Here's one way to think about this predicate. The only subset of []
is []. Any subset of [X | L] must be
either (a) a subset of L (ignoring X), or (b) a subset of L, preceded
by X.
Here's another solution using your friend append():
subset(_, []). subset(L, [X | M]) :- append(_, [X | L1], L), subset(L1, M).
Here's one way to think about this predicate. [] is a
subset of any list. [X | M] is a subset of a list L if
we can find X somewhere in L, and also M is a subset of the elements
that follow X.
We'll solve more combinatorial problems in the tutorials.

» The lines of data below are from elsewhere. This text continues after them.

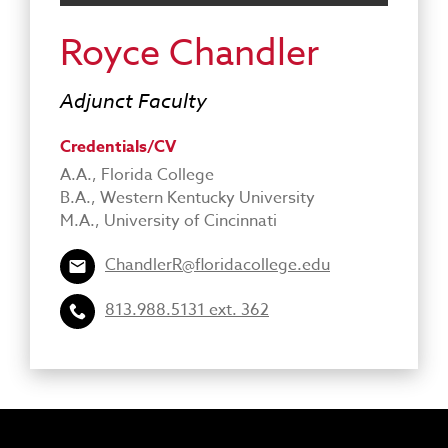
Royce Chandler
Adjunct Faculty
Credentials/CV
A.A., Florida College
B.A., Western Kentucky University
M.A., University of Cincinnati
ChandlerR@floridacollege.edu
813.988.5131 ext. 362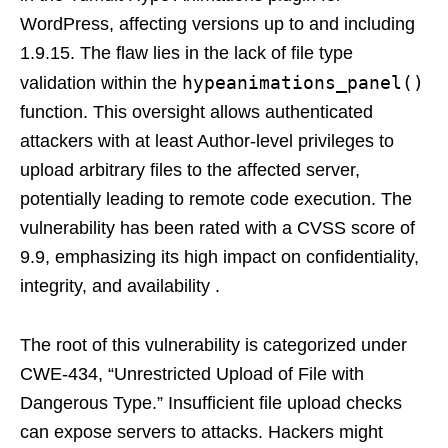
WordPress, affecting versions up to and including
1.9.15. The flaw lies in the lack of file type
hypeanimations_panel()
validation within the
function. This oversight allows authenticated
attackers with at least Author-level privileges to
upload arbitrary files to the affected server,
potentially leading to remote code execution. The
vulnerability has been rated with a CVSS score of
9.9, emphasizing its high impact on confidentiality,
integrity, and availability .
The root of this vulnerability is categorized under
CWE-434, “Unrestricted Upload of File with
Dangerous Type.” Insufficient file upload checks
can expose servers to attacks. Hackers might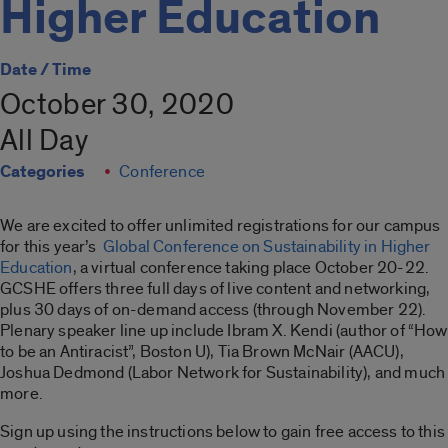
Higher Education
Date / Time
October 30, 2020
All Day
Categories
Conference
We are excited to offer unlimited registrations for our campus
for this year’s
Global Conference on Sustainability in Higher
Education
, a virtual conference taking place October 20-22.
GCSHE offers three full days of live content and networking,
plus 30 days of on-demand access (through November 22).
Plenary speaker line up include Ibram X. Kendi (author of “How
to be an Antiracist”, Boston U), Tia Brown McNair (AACU),
Joshua Dedmond (Labor Network for Sustainability), and much
more.
Sign up using the instructions below to gain free access to this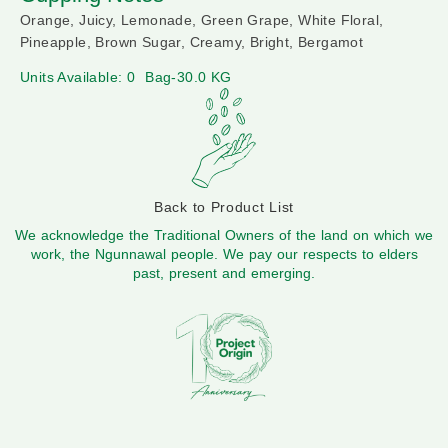
Orange, Juicy, Lemonade, Green Grape, White Floral,
Pineapple, Brown Sugar, Creamy, Bright, Bergamot
Units Available: 0
Bag-30.0 KG
Back to Product List
We acknowledge the Traditional Owners of the land on which we
work, the Ngunnawal people. We pay our respects to elders
past, present and emerging.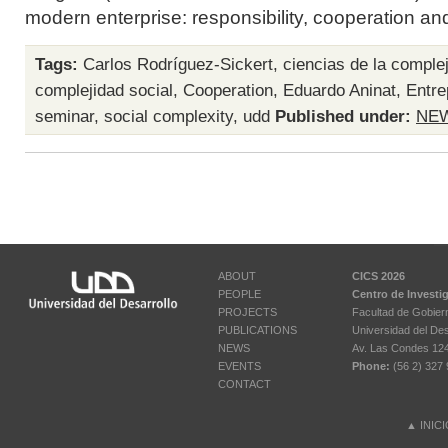
modern enterprise: responsibility, cooperation an
Tags:
Carlos Rodríguez-Sickert
,
ciencias de la comple
complejidad social
,
Cooperation
,
Eduardo Aninat
,
Entre
seminar
,
social complexity
,
udd
Published under:
NE
ABOUT
CICS 2026
PEOPLE
Centro de Investi
PROJECTS
Facultad de Gobier
PUBLICATIONS
Universidad del Des
NEWS
Av. Las Condes 12461
EVENTS
Phone:
(56 2) 327 
CONTACT
▲
INIC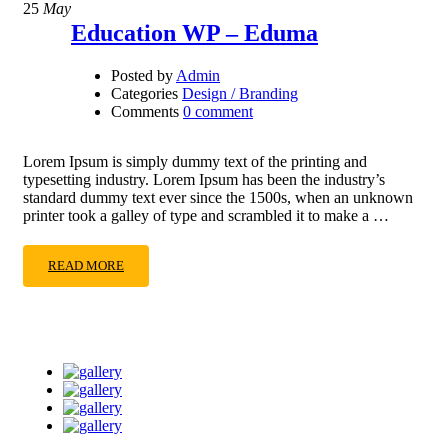
25
May
Education WP – Eduma
Posted by
Admin
Categories
Design / Branding
Comments
0 comment
Lorem Ipsum is simply dummy text of the printing and
typesetting industry. Lorem Ipsum has been the industry’s
standard dummy text ever since the 1500s, when an unknown
printer took a galley of type and scrambled it to make a …
READ MORE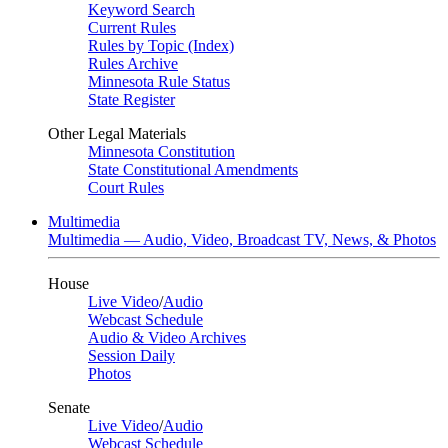
Keyword Search
Current Rules
Rules by Topic (Index)
Rules Archive
Minnesota Rule Status
State Register
Other Legal Materials
Minnesota Constitution
State Constitutional Amendments
Court Rules
Multimedia
Multimedia — Audio, Video, Broadcast TV, News, & Photos
House
Live Video
/
Audio
Webcast Schedule
Audio & Video Archives
Session Daily
Photos
Senate
Live Video
/
Audio
Webcast Schedule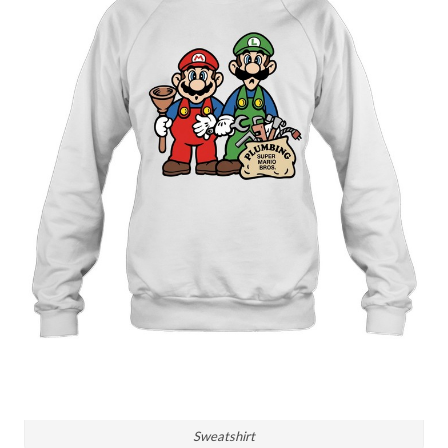
Sweatshirt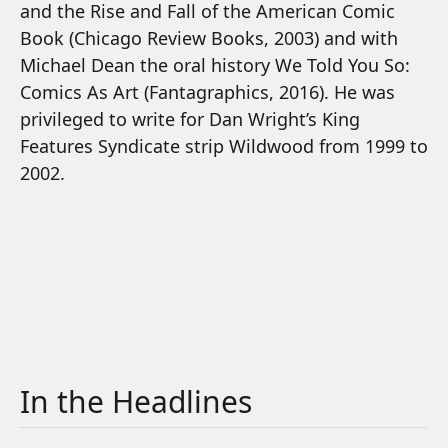
and the Rise and Fall of the American Comic
Book (Chicago Review Books, 2003) and with
Michael Dean the oral history We Told You So:
Comics As Art (Fantagraphics, 2016). He was
privileged to write for Dan Wright’s King
Features Syndicate strip Wildwood from 1999 to
2002.
In the Headlines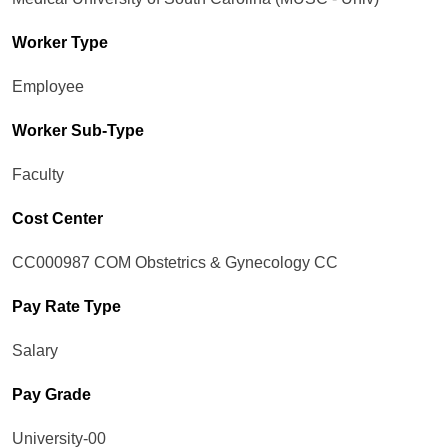
Worker Type
Employee
Worker Sub-Type​
Faculty
Cost Center
CC000987 COM Obstetrics & Gynecology CC
Pay Rate Type
Salary
Pay Grade
University-00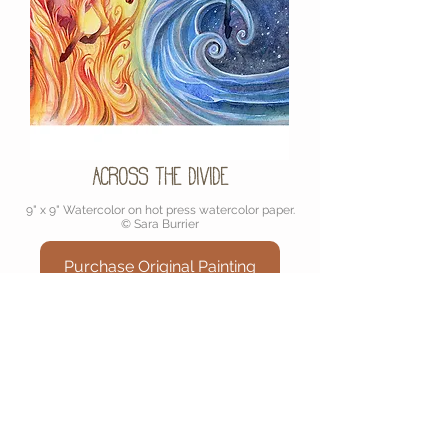
Across the Divide
9" x 9" Watercolor on hot press watercolor paper.
© Sara Burrier
Purchase Original Painting
Join My Mailinglist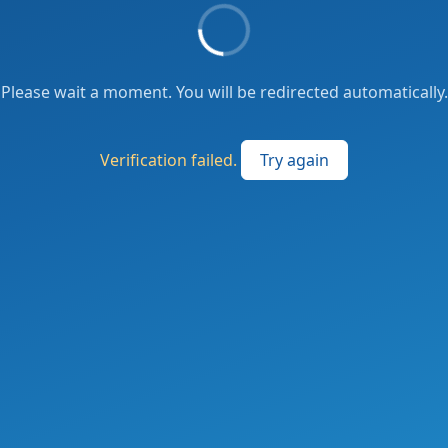
Please wait a moment. You will be redirected automatically.
Verification failed.
Try again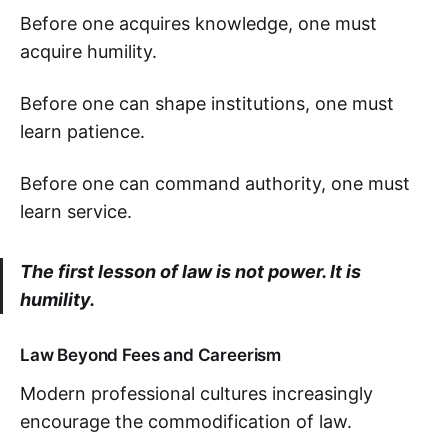
Before one acquires knowledge, one must
acquire humility.
Before one can shape institutions, one must
learn patience.
Before one can command authority, one must
learn service.
The first lesson of law is not power. It is
humility.
Law Beyond Fees and Careerism
Modern professional cultures increasingly
encourage the commodification of law.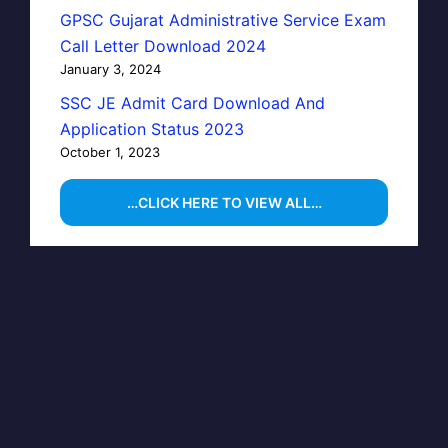
GPSC Gujarat Administrative Service Exam
Call Letter Download 2024
January 3, 2024
SSC JE Admit Card Download And
Application Status 2023
October 1, 2023
…CLICK HERE TO VIEW ALL…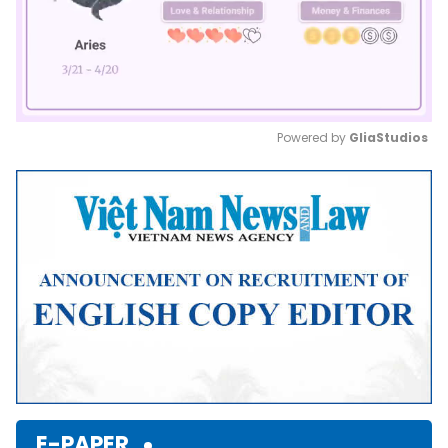
Powered by 
GliaStudios
Mute
E-PAPER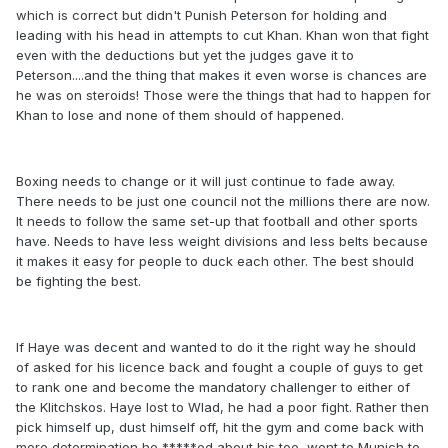
which is correct but didn't Punish Peterson for holding and
leading with his head in attempts to cut Khan. Khan won that fight
even with the deductions but yet the judges gave it to
Peterson....and the thing that makes it even worse is chances are
he was on steroids! Those were the things that had to happen for
Khan to lose and none of them should of happened.
Boxing needs to change or it will just continue to fade away.
There needs to be just one council not the millions there are now.
It needs to follow the same set-up that football and other sports
have. Needs to have less weight divisions and less belts because
it makes it easy for people to duck each other. The best should
be fighting the best.
If Haye was decent and wanted to do it the right way he should
of asked for his licence back and fought a couple of guys to get
to rank one and become the mandatory challenger to either of
the Klitchskos. Haye lost to Wlad, he had a poor fight. Rather then
pick himself up, dust himself off, hit the gym and come back with
more determination he *****ed about his toe, went to Munich to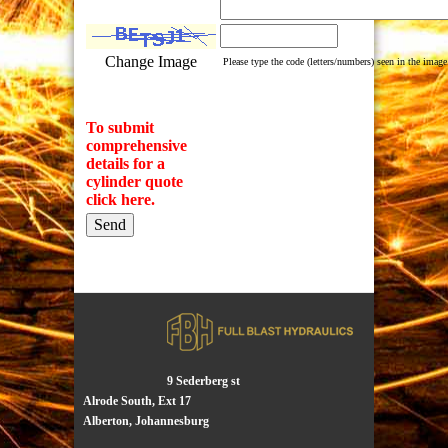
Change Image
Please type the code (letters/numbers) seen in the image
To submit
comprehensive
details for a
cylinder quote
click here.
9 Sederberg st
Alrode South, Ext 17
Alberton, Johannesburg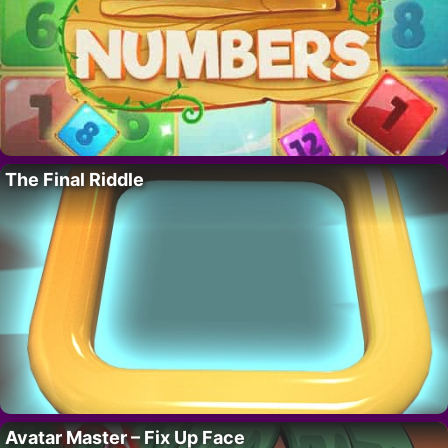
The Final Riddle
Avatar Master – Fix Up Face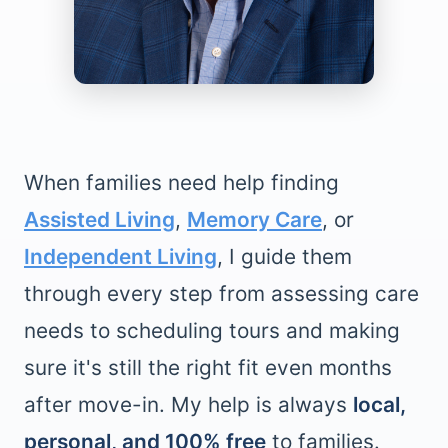
When families need help finding
Assisted Living
,
Memory Care
, or
Independent Living
, I guide them
through every step from assessing care
needs to scheduling tours and making
sure it's still the right fit even months
after move-in. My help is always
local,
personal, and 100% free
to families.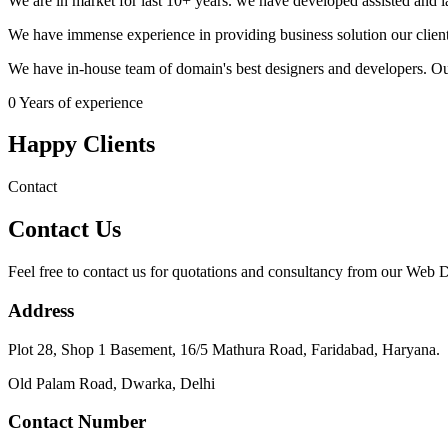
We are in market for last 10+ years. we have developed assisted and
We have immense experience in providing business solution our client
We have in-house team of domain's best designers and developers. Ou
0
Years of experience
Happy Clients
Contact
Contact Us
Feel free to contact us for quotations and consultancy from our Web
Address
Plot 28, Shop 1 Basement, 16/5 Mathura Road, Faridabad, Haryana.
Old Palam Road, Dwarka, Delhi
Contact Number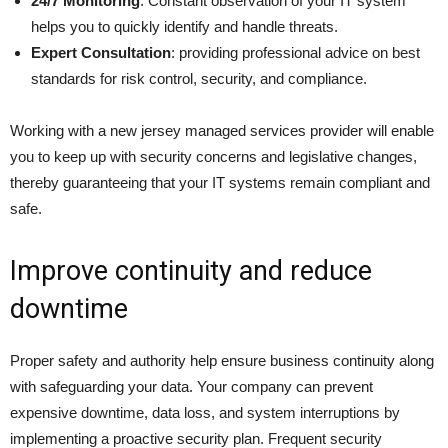
24/7 Monitoring
: Constant observation of your IT system
helps you to quickly identify and handle threats.
Expert Consultation
: providing professional advice on best
standards for risk control, security, and compliance.
Working with a new jersey managed services provider will enable
you to keep up with security concerns and legislative changes,
thereby guaranteeing that your IT systems remain compliant and
safe.
Improve continuity and reduce
downtime
Proper safety and authority help ensure business continuity along
with safeguarding your data. Your company can prevent
expensive downtime, data loss, and system interruptions by
implementing a proactive security plan. Frequent security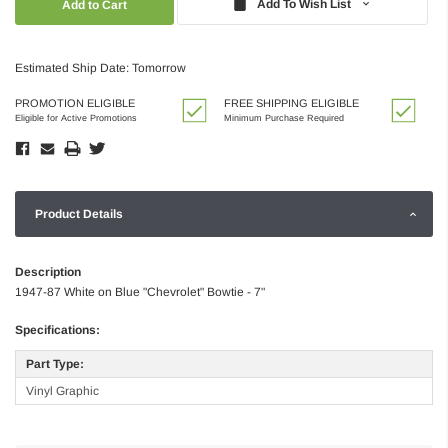
Add To Wish List
Estimated Ship Date: Tomorrow
PROMOTION ELIGIBLE
FREE SHIPPING ELIGIBLE
Eligible for Active Promotions
Minimum Purchase Required
Product Details
Description
1947-87 White on Blue "Chevrolet" Bowtie - 7"
Specifications:
Part Type:
Vinyl Graphic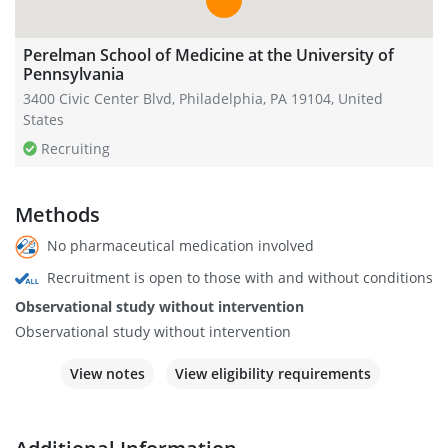
Perelman School of Medicine at the University of
Pennsylvania
3400 Civic Center Blvd, Philadelphia, PA 19104, United
States
Recruiting
Methods
No pharmaceutical medication involved
Recruitment is open to those with and without conditions
Observational study without intervention
Observational study without intervention
View notes
View eligibility requirements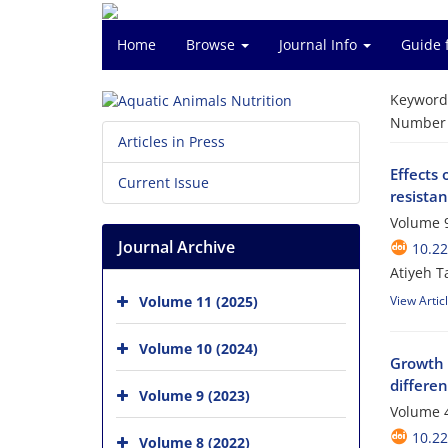
Home
Browse
Journal Info
Guide 
Keyword
Number o
Articles in Press
Effects 
Current Issue
resistan
Volume 9
Journal Archive
10.2
Atiyeh T
Volume 11 (2025)
View Artic
Volume 10 (2024)
Growth i
differe
Volume 9 (2023)
Volume 4
10.2
Volume 8 (2022)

A structure is a kind of term that consists of a functor and zero or more arguments. The functor has the same syntax as an atom. The components are arbitrary terms. Here are some examples:
point(4,5)
date(25,2,2020)
line(point(1.0,2.5), point(3.2,4.6))
box(box(a,b),c)
Two structures are equal only if they have the same functor name and the same arguments. Prolog can perform unification between arbitrary structures:
?- foo(3, 4, X) = foo(Y, 4, 5). X = 5, Y = 3. ?- foo(3, 4, X) = bar(Y, 4, 5). false. ?- foo(3, 4, X) = foo(3, Y). false. ?- a(X) = Y. Y = a(X). ?- Y = a(X), Z = b(Y). Y = a(X), Z = b(a(X)).
We may define predicates that use structures. For example, here is a
predicate that reverses the elements of a pair, where we represent
pairs using a functor pair:
flip(pair(X, Y), pair(Y, X)).
Let's try it:
?- flip(pair(3, 4), P). P = pair(4, 3). ?- flip(P, pair(4, 3)). P = pair(3, 4). ?- flip(P, Q). P = pair(_A, _B), Q = pair(_B, _A).
Notice that predicates and structures have a similar syntax. Be sure
to understand that in the clause above, flip is a
predicate and pair is a functor.
As another example, suppose that we represent
points (X, Y) using a structure point(X, Y), and that we
represent a line between two points P and Q using a structure line(P,
Q). Now we may write predicates that succeed if a line is
vertical or horizontal:
vertical(line(point(X, _), point(X, _))). horizontal(line(point(_, Y), point(_, Y))).
Let's make some queries:
?- vertical(line(point(2, 4), point(2, 6))). true. ?- vertical(line(point(1, 1), point(1, Y))). true. ?- vertical(line(point(1, 1), point(2, Y))). false. ?- vertical(line(point(2, 3), P)). P = point(2, _).
Suppose the we represent a time of day using a
structure such as time(11, 26, 13), representing the
time 11:26:13. We'd like to write a predicate add(T1, N, T2),
which says that time T2 is N seconds after T1. Here is an
implementation:
% Convert a time to a number of seconds after midnight.
convert(time(H, M, S), N) :-
H in 0 .. 23, [M, S] ins 0 .. 59, N #= 3600 * H + 60 * M + S.
% Add time T1 plus N seconds to form time T2.
add(T1, N, T2) :-
convert(T1, N1), convert(T2, N2), N1 + N #= N2.
Remarkably, add()
will work in every
direction:
?- add(time(11, 30, 0), 75, T). T = time(11, 31, 15). ?- add(time(11, 30, 0), N, time(11, 31, 15)). N = 75. ?- add(T, 75, time(11, 31, 15)). T = time(11, 30, 0).